In the spirit of the series’s subtitle, “Informal Concerts of Music Old & New,” this season’s Mohawk Trails Concerts opener “Now and Then” deliberately avoided music from the 19th century core chamber music repertoire and featured works rarely heard from the 18th and 20th along with the second performance of a brand new one, that was premièred at the UMass (Amherst) New Music Festival last fall. We attended in Charlemont on Saturday.
Gregory Hayes at the harpsichord, a Peter Fisk French double; Christopher Krueger playing a Baroque traversière, and Alice Robbins on viola da gamba began with the first two of the three Baroque works, “Troisième Concert” from Jena-Philippe Rameau’s Pièces de clavecin en concert. The opening movement, La Lapoplinière, is a character piece evoking Rameau’s patron and protector, the fermier général Alexandre Jean Joseph Le Riche de La Pouplinière [sic.], whoseprivate orchestra Rameau conducted for some 22 years. The second movement, La timide, is also a character piece, but of the more abstract kind evoking a personality type, while its third, Tambourins, merely evokes a different musical instrument. 2014 marks the 250th anniversary of the composer’s death; it marks the 230th anniversary of the death of Wilhelm Friedemann Bach, JSB’s oldest son, best known as an organist, but whose Sonata in E Minor, BR WFB B17, was the next work. It is a typical early sonata with fast movements surrounding a slow dance-rhythm one, but here with a charming Siciliano rather than the more common Menuet.

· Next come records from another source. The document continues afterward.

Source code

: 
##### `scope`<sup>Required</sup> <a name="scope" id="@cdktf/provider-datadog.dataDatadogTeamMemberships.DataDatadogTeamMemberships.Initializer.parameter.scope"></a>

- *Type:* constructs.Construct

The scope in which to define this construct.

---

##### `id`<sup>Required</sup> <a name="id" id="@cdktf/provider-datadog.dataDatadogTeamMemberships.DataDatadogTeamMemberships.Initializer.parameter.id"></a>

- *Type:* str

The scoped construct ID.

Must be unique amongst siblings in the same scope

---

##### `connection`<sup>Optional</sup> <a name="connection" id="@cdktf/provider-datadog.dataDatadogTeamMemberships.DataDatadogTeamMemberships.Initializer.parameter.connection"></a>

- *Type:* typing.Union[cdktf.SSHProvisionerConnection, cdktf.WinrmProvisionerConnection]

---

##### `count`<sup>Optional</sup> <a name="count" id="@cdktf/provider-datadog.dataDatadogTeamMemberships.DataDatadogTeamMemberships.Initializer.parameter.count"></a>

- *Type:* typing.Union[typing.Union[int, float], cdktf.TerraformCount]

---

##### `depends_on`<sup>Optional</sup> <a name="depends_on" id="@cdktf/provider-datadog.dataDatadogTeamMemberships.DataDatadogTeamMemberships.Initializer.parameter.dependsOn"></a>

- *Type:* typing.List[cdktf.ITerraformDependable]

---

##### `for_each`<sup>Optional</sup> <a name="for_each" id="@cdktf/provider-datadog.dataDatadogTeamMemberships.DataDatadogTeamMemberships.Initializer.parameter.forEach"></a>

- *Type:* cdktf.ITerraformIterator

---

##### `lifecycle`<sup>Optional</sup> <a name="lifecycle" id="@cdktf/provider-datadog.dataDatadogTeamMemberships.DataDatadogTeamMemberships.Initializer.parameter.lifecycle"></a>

Violinist Susanna Ogata joined the trio for the 300-year-old Carl Philipp Emanuel Bach’s Trio Sonata in C Minor, Wq 161/1, subtitled Conversation between Sanguineus (the flute) and Melancholicus (the violin). For a more theatrical set of character pieces, whose progression Hayes described prior to the performance pitting the two in an Allegro and Adagio debate, in which melancholy eventually concedes to energy and they unite in the final Allegro leading in to the Intermission with refreshments. The excellent performances captivated the listeners’ attention, while offering an excellent representative sampling of the diversity and charm of the Baroque forms and styles.

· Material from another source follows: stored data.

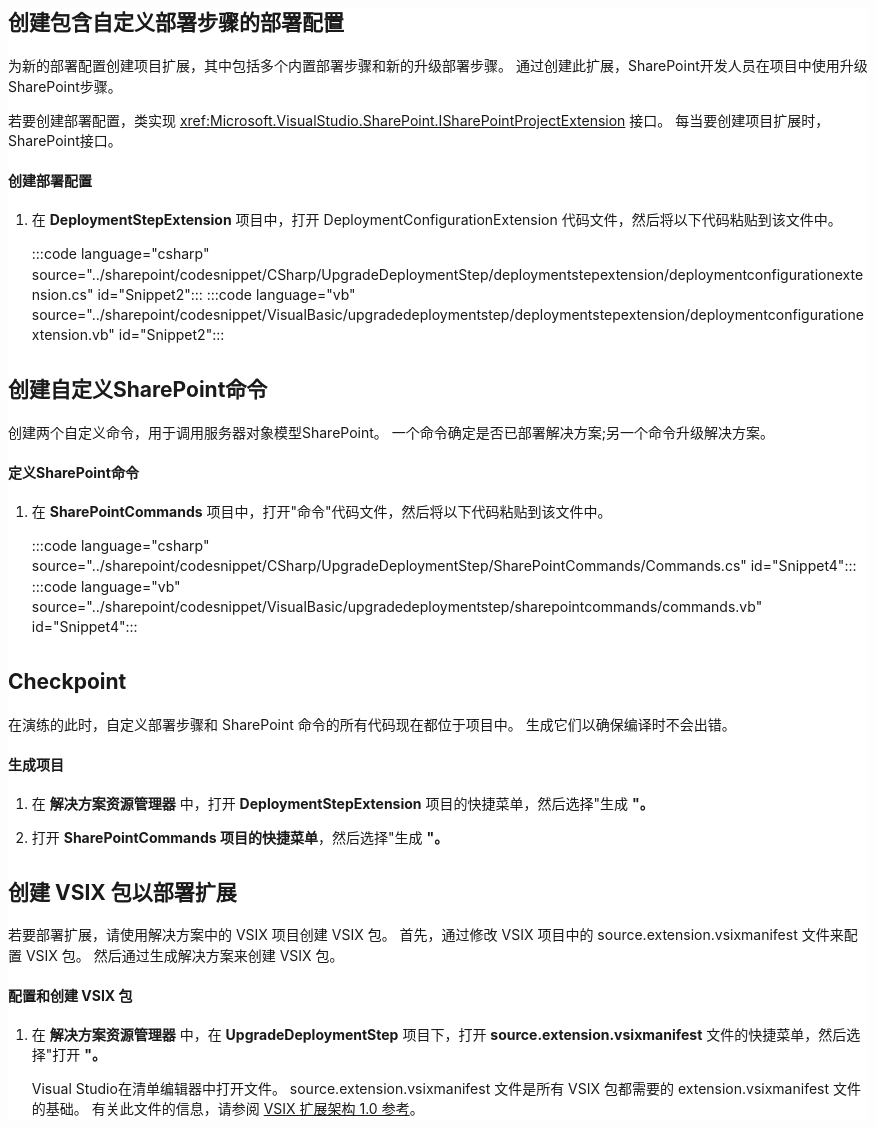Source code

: ## <a name="create-a-deployment-configuration-that-includes-the-custom-deployment-step"></a>创建包含自定义部署步骤的部署配置
 为新的部署配置创建项目扩展，其中包括多个内置部署步骤和新的升级部署步骤。 通过创建此扩展，SharePoint开发人员在项目中使用升级SharePoint步骤。

 若要创建部署配置，类实现 <xref:Microsoft.VisualStudio.SharePoint.ISharePointProjectExtension> 接口。 每当要创建项目扩展时，SharePoint接口。

#### <a name="to-create-the-deployment-configuration"></a>创建部署配置

1. 在 **DeploymentStepExtension** 项目中，打开 DeploymentConfigurationExtension 代码文件，然后将以下代码粘贴到该文件中。

     :::code language="csharp" source="../sharepoint/codesnippet/CSharp/UpgradeDeploymentStep/deploymentstepextension/deploymentconfigurationextension.cs" id="Snippet2":::
     :::code language="vb" source="../sharepoint/codesnippet/VisualBasic/upgradedeploymentstep/deploymentstepextension/deploymentconfigurationextension.vb" id="Snippet2":::

## <a name="create-the-custom-sharepoint-commands"></a>创建自定义SharePoint命令
 创建两个自定义命令，用于调用服务器对象模型SharePoint。 一个命令确定是否已部署解决方案;另一个命令升级解决方案。

#### <a name="to-define-the-sharepoint-commands"></a>定义SharePoint命令

1. 在 **SharePointCommands** 项目中，打开"命令"代码文件，然后将以下代码粘贴到该文件中。

     :::code language="csharp" source="../sharepoint/codesnippet/CSharp/UpgradeDeploymentStep/SharePointCommands/Commands.cs" id="Snippet4":::
     :::code language="vb" source="../sharepoint/codesnippet/VisualBasic/upgradedeploymentstep/sharepointcommands/commands.vb" id="Snippet4":::

## <a name="checkpoint"></a>Checkpoint
 在演练的此时，自定义部署步骤和 SharePoint 命令的所有代码现在都位于项目中。 生成它们以确保编译时不会出错。

#### <a name="to-build-the-projects"></a>生成项目

1. 在 **解决方案资源管理器** 中，打开 **DeploymentStepExtension** 项目的快捷菜单，然后选择"生成 **"。**

2. 打开 **SharePointCommands 项目的快捷菜单**，然后选择"生成 **"。**

## <a name="create-a-vsix-package-to-deploy-the-extension"></a>创建 VSIX 包以部署扩展
 若要部署扩展，请使用解决方案中的 VSIX 项目创建 VSIX 包。 首先，通过修改 VSIX 项目中的 source.extension.vsixmanifest 文件来配置 VSIX 包。 然后通过生成解决方案来创建 VSIX 包。

#### <a name="to-configure-and-create-the-vsix-package"></a>配置和创建 VSIX 包

1. 在 **解决方案资源管理器** 中，在 **UpgradeDeploymentStep** 项目下，打开 **source.extension.vsixmanifest** 文件的快捷菜单，然后选择"打开 **"。**

     Visual Studio在清单编辑器中打开文件。 source.extension.vsixmanifest 文件是所有 VSIX 包都需要的 extension.vsixmanifest 文件的基础。 有关此文件的信息，请参阅 [VSIX 扩展架构 1.0 参考](/previous-versions/dd393700(v=vs.110))。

After the intermission, we advanced toward the “Now” with a short work by Belgian composer Henri Pousseur (1929-2009), Madrigal II, composed in 1961. From that time’s early music revival movement led by well-known performers such as Gustav Leonhardt and Frans Brüggen, it linked to the first half of the concert, although the music itself is entirely modern, somewhat disjointed even, pointed forward to the next work.
Lewis Spratlan composed his Horn Quartet Laura Klock, who retired at the end of the semester from her position as Professor of horn at UMass Amherst and as Principal horn player for the Springfield Symphony Orchestra, both positions held for 40 years. She was joined in this closer by Elizabeth Chang, violin, of the UMass Amherst faculty, Alissa Leiser, pianist on the Amherst College faculty, of which Pulitzer-Prize winner Spratlan is Peter R. Pouncey Professor of Music Emeritus, and cellist Marie-Volcy Pelletier, adjunct instructor at Smith College. The note beneath the title reads: “In the morning of Friday, December 14, 2012, twenty young children and six staff members of the Sandy Hook Elementary School in Newtown, Connecticut, were massacred by a deranged gunman. This piece was composed in their honor.”
Spratlan explained that he had just begun composition that week of a piece that would somewhat parallel the famous Brahms horn trio, but was so affected by the Newtown tragedy that he felt compelled to change course and bear witness to it with something inspired by it and dedicated to its victims and their memory. The work in three sections, played without pause, evokes the event, his response to it, and a farewell to the deceased. It is modern tonal, but edgy; there are strident motifs and sounds suggesting the violence, crying, and pain. There are also melodies, often in the piano part, that suggest children’s songs, happiness, and innocence. It is an impressive and moving work with dramatic internal shifts in mood and tone but it flows steadily forward to a calm end. It can, however, stand on its own, without knowledge of the “back story.” It is not programmatic or theatrically structured, nor is it in any way political, thereby justifying its generic title. It is thus removed from any obligatory attachment to a specific event or time. It made a fine, albeit far more serious partner for the C.P.E. Bach Sonata that closed the first half. The audience was instantly on its feet at its conclusion with well-deserved extended applause.